**EXCERPTED DATA:**
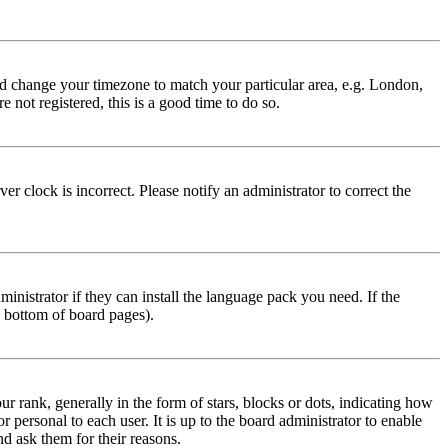
 and change your timezone to match your particular area, e.g. London,
 not registered, this is a good time to do so.
r clock is incorrect. Please notify an administrator to correct the
inistrator if they can install the language pack you need. If the
e bottom of board pages).
ank, generally in the form of stars, blocks or dots, indicating how
personal to each user. It is up to the board administrator to enable
nd ask them for their reasons.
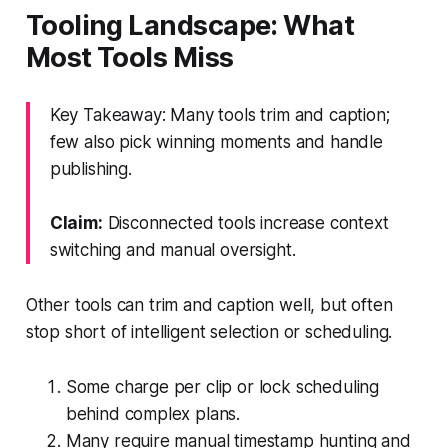
Tooling Landscape: What
Most Tools Miss
Key Takeaway: Many tools trim and caption;
few also pick winning moments and handle
publishing.
Claim:
Disconnected tools increase context
switching and manual oversight.
Other tools can trim and caption well, but often
stop short of intelligent selection or scheduling.
Some charge per clip or lock scheduling
behind complex plans.
Many require manual timestamp hunting and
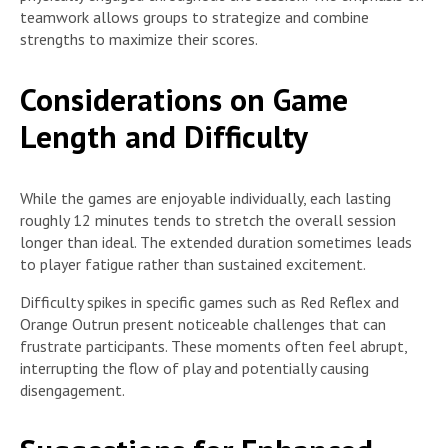
teamwork allows groups to strategize and combine
strengths to maximize their scores.
Considerations on Game
Length and Difficulty
While the games are enjoyable individually, each lasting
roughly 12 minutes tends to stretch the overall session
longer than ideal. The extended duration sometimes leads
to player fatigue rather than sustained excitement.
Difficulty spikes in specific games such as Red Reflex and
Orange Outrun present noticeable challenges that can
frustrate participants. These moments often feel abrupt,
interrupting the flow of play and potentially causing
disengagement.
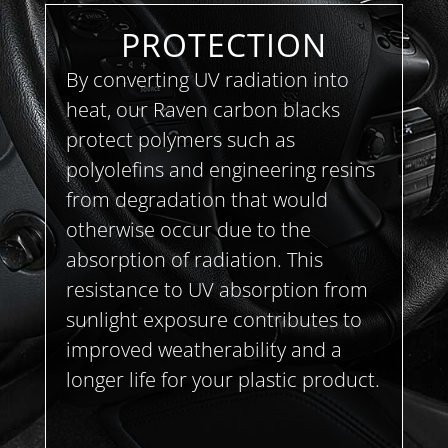
PROTECTION
By converting UV radiation into
heat, our Raven carbon blacks
protect polymers such as
polyolefins and engineering resins
from degradation that would
otherwise occur due to the
absorption of radiation. This
resistance to UV absorption from
sunlight exposure contributes to
improved weatherability and a
longer life for your plastic product.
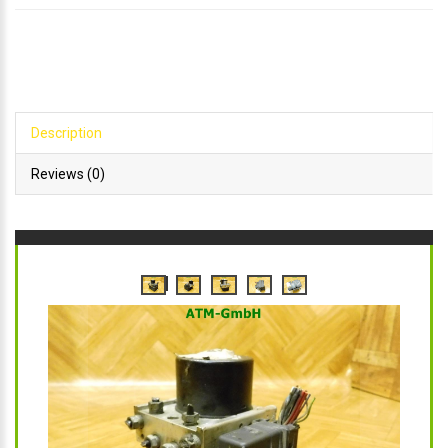
Description
Reviews (0)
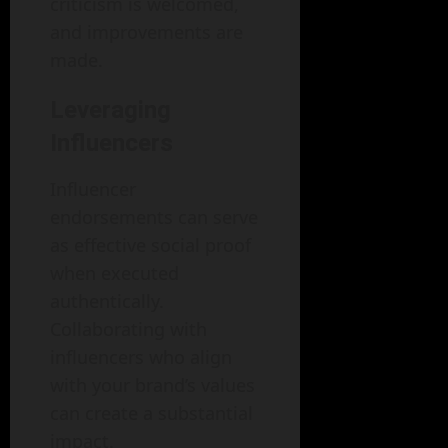
criticism is welcomed,
and improvements are
made.
Leveraging
Influencers
Influencer
endorsements can serve
as effective social proof
when executed
authentically.
Collaborating with
influencers who align
with your brand’s values
can create a substantial
impact.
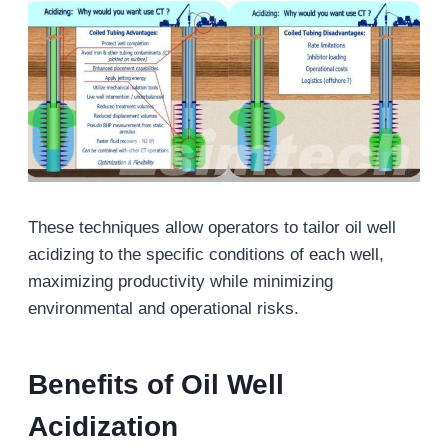
These techniques allow operators to tailor oil well
acidizing to the specific conditions of each well,
maximizing productivity while minimizing
environmental and operational risks.
Benefits of
Oil Well
Acidization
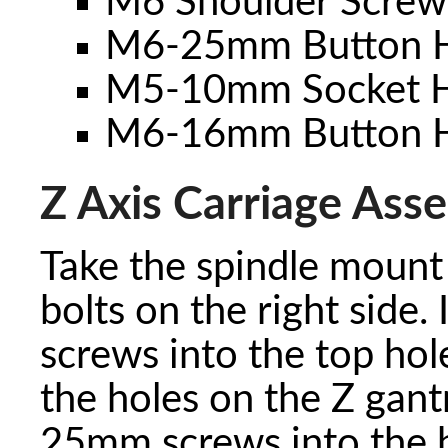
M6 Shoulder Screw
M6-25mm Button H
M5-10mm Socket H
M6-16mm Button H
Z Axis Carriage Ass
Take the spindle mount
bolts on the right side.
screws into the top hol
the holes on the Z gant
25mm screws into the b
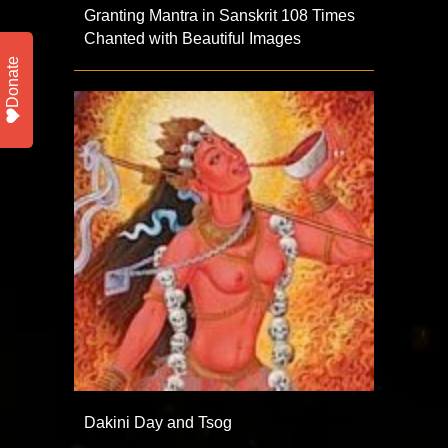
Granting Mantra in Sanskrit 108 Times
Chanted with Beautiful Images
Donate
Dakini Day and Tsog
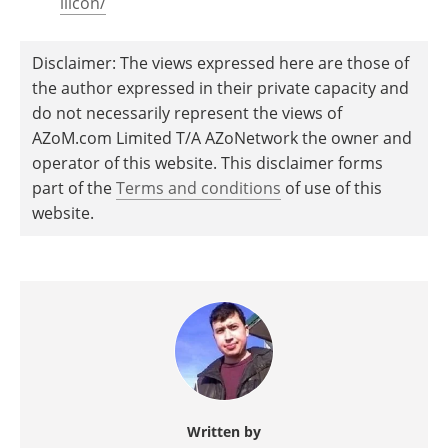
ilicon/
Disclaimer: The views expressed here are those of
the author expressed in their private capacity and
do not necessarily represent the views of
AZoM.com Limited T/A AZoNetwork the owner and
operator of this website. This disclaimer forms
part of the
Terms and conditions
of use of this
website.
Written by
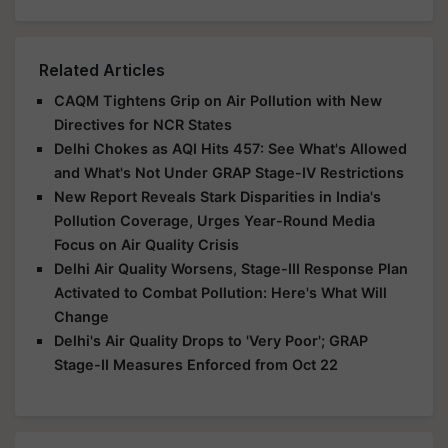
Related Articles
CAQM Tightens Grip on Air Pollution with New
Directives for NCR States
Delhi Chokes as AQI Hits 457: See What's Allowed
and What's Not Under GRAP Stage-IV Restrictions
New Report Reveals Stark Disparities in India's
Pollution Coverage, Urges Year-Round Media
Focus on Air Quality Crisis
Delhi Air Quality Worsens, Stage-III Response Plan
Activated to Combat Pollution: Here's What Will
Change
Delhi's Air Quality Drops to 'Very Poor'; GRAP
Stage-II Measures Enforced from Oct 22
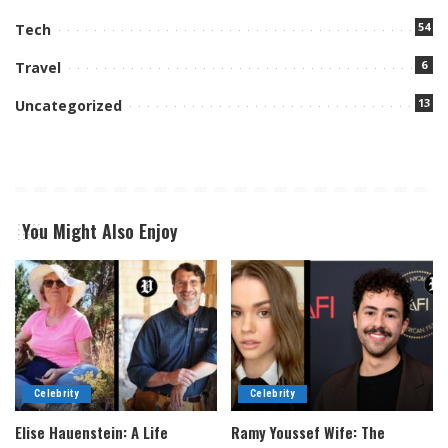
54
Tech
6
Travel
13
Uncategorized
You Might Also Enjoy
Celebrity
Celebrity
Elise Hauenstein: A Life
Ramy Youssef Wife: The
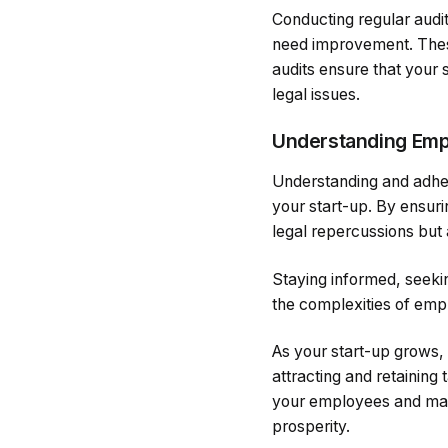
Conducting regular audi
need improvement. These
audits ensure that your
legal issues.
Understanding Emp
Understanding and adher
your start-up. By ensuri
legal repercussions but 
Staying informed, seekin
the complexities of emp
As your start-up grows, 
attracting and retaining
your employees and main
prosperity.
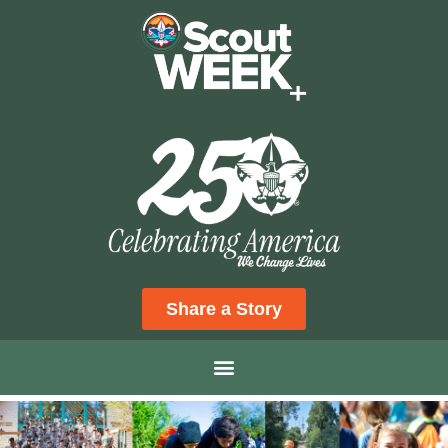
Share a Story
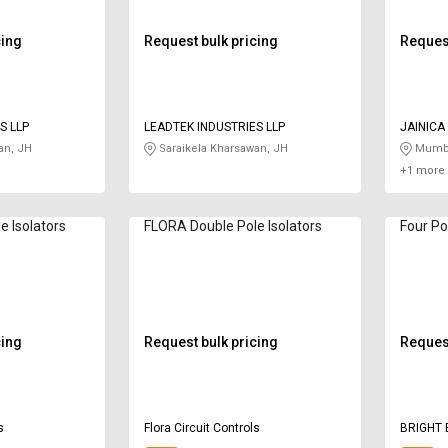
cing
Request bulk pricing
Request
S LLP
LEADTEK INDUSTRIES LLP
JAINICA
an, JH
Saraikela Kharsawan, JH
Mumba
+1 more 
e Isolators
FLORA Double Pole Isolators
Four Po
cing
Request bulk pricing
Request
s
Flora Circuit Controls
BRIGHT 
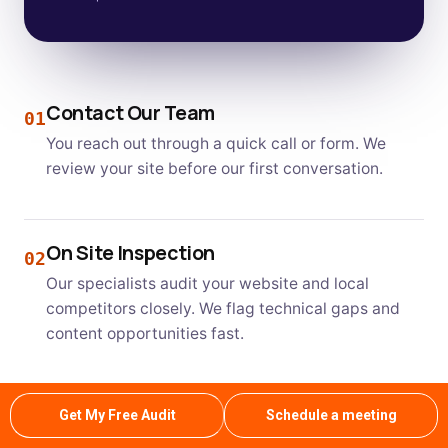
Contact Our Team
01
You reach out through a quick call or form. We
review your site before our first conversation.
On Site Inspection
02
Our specialists audit your website and local
competitors closely. We flag technical gaps and
content opportunities fast.
Clear Estimate and Plan
Get My Free Audit
Schedule a meeting
03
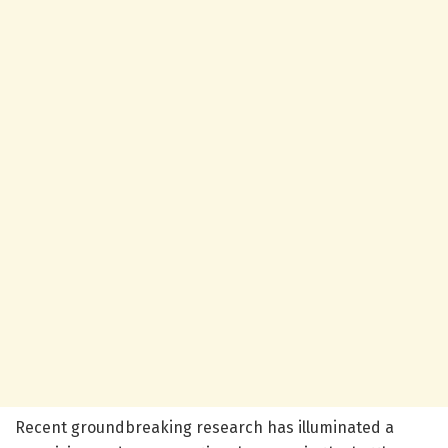
Recent groundbreaking research has illuminated a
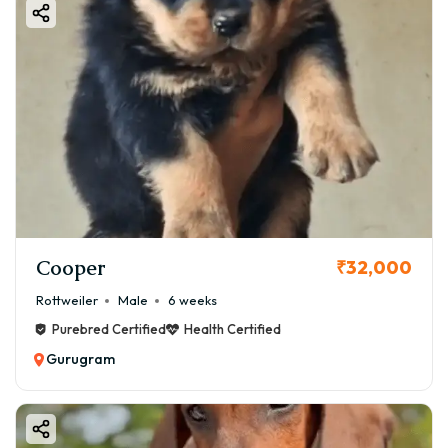
Cooper
₹32,000
Rottweiler
Male
6 weeks
Purebred Certified
Health Certified
Gurugram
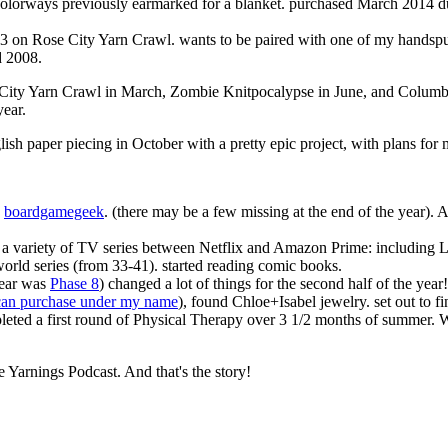
colorways previously earmarked for a blanket. purchased March 2014 du
3 on Rose City Yarn Crawl. wants to be paired with one of my handsp
d 2008.
se City Yarn Crawl in March, Zombie Knitpocalypse in June, and Columb
year.
lish paper piecing in October with a pretty epic project, with plans fo
n
boardgamegeek
. (there may be a few missing at the end of the year). 
a variety of TV series between Netflix and Amazon Prime: including Lo
cworld series (from 33-41). started reading comic books.
year was
Phase 8
) changed a lot of things for the second half of the year!
can purchase under my name
), found Chloe+Isabel jewelry. set out to fi
pleted a first round of Physical Therapy over 3 1/2 months of summer.
e Yarnings Podcast. And that's the story!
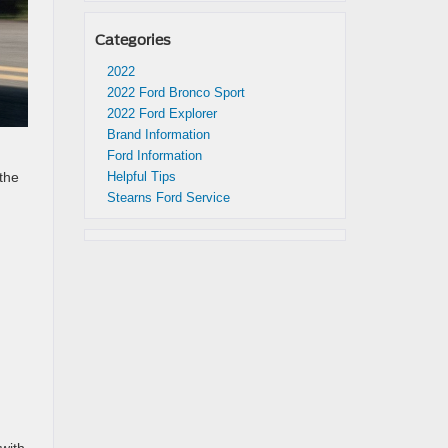
Categories
2022
2022 Ford Bronco Sport
2022 Ford Explorer
Brand Information
Ford Information
Helpful Tips
the
Stearns Ford Service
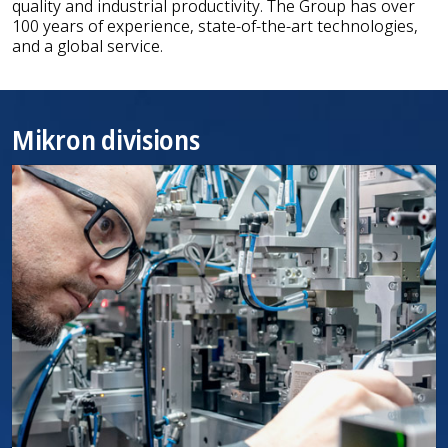
quality and industrial productivity. The Group has over
100 years of experience, state-of-the-art technologies,
and a global service.
Mikron divisions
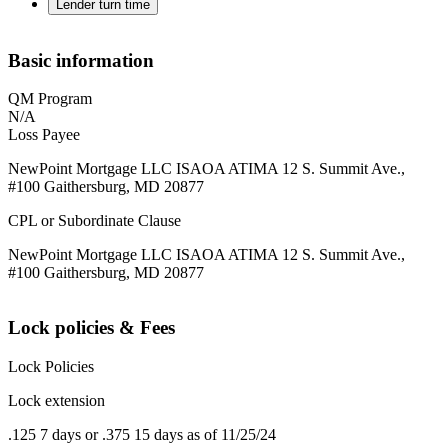
Lender turn time
Basic information
QM Program
N/A
Loss Payee
NewPoint Mortgage LLC ISAOA ATIMA 12 S. Summit Ave.,
#100 Gaithersburg, MD 20877
CPL or Subordinate Clause
NewPoint Mortgage LLC ISAOA ATIMA 12 S. Summit Ave.,
#100 Gaithersburg, MD 20877
Lock policies & Fees
Lock Policies
Lock extension
.125 7 days or .375 15 days as of 11/25/24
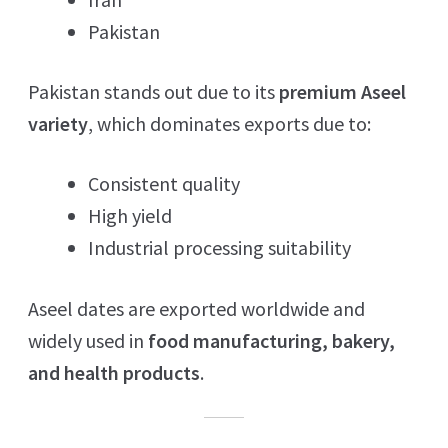
Pakistan
Pakistan stands out due to its
premium Aseel
variety
, which dominates exports due to:
Consistent quality
High yield
Industrial processing suitability
Aseel dates are exported worldwide and
widely used in
food manufacturing, bakery,
and health products
.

**WHAT YOU HAVE TO DO:** Please format the lines of the listing from the one containing "Contact Our Team" through the one containing "Recent groundbreaking research", both included, as a JSON list of strings with one string per line and no blank lines. Omit the pictures.

**PROBLEM SOLUTION:**
[
  "Contact Our Team",
  "01",
  "You reach out through a quick call or form. We",
  "review your site before our first conversation.",
  "On Site Inspection",
  "02",
  "Our specialists audit your website and local",
  "competitors closely. We flag technical gaps and",
  "content opportunities fast.",
  "Clear Estimate and Plan",
  "Get My Free Audit",
  "Schedule a meeting",
  "03",
  "Recent groundbreaking research has illuminated a"
]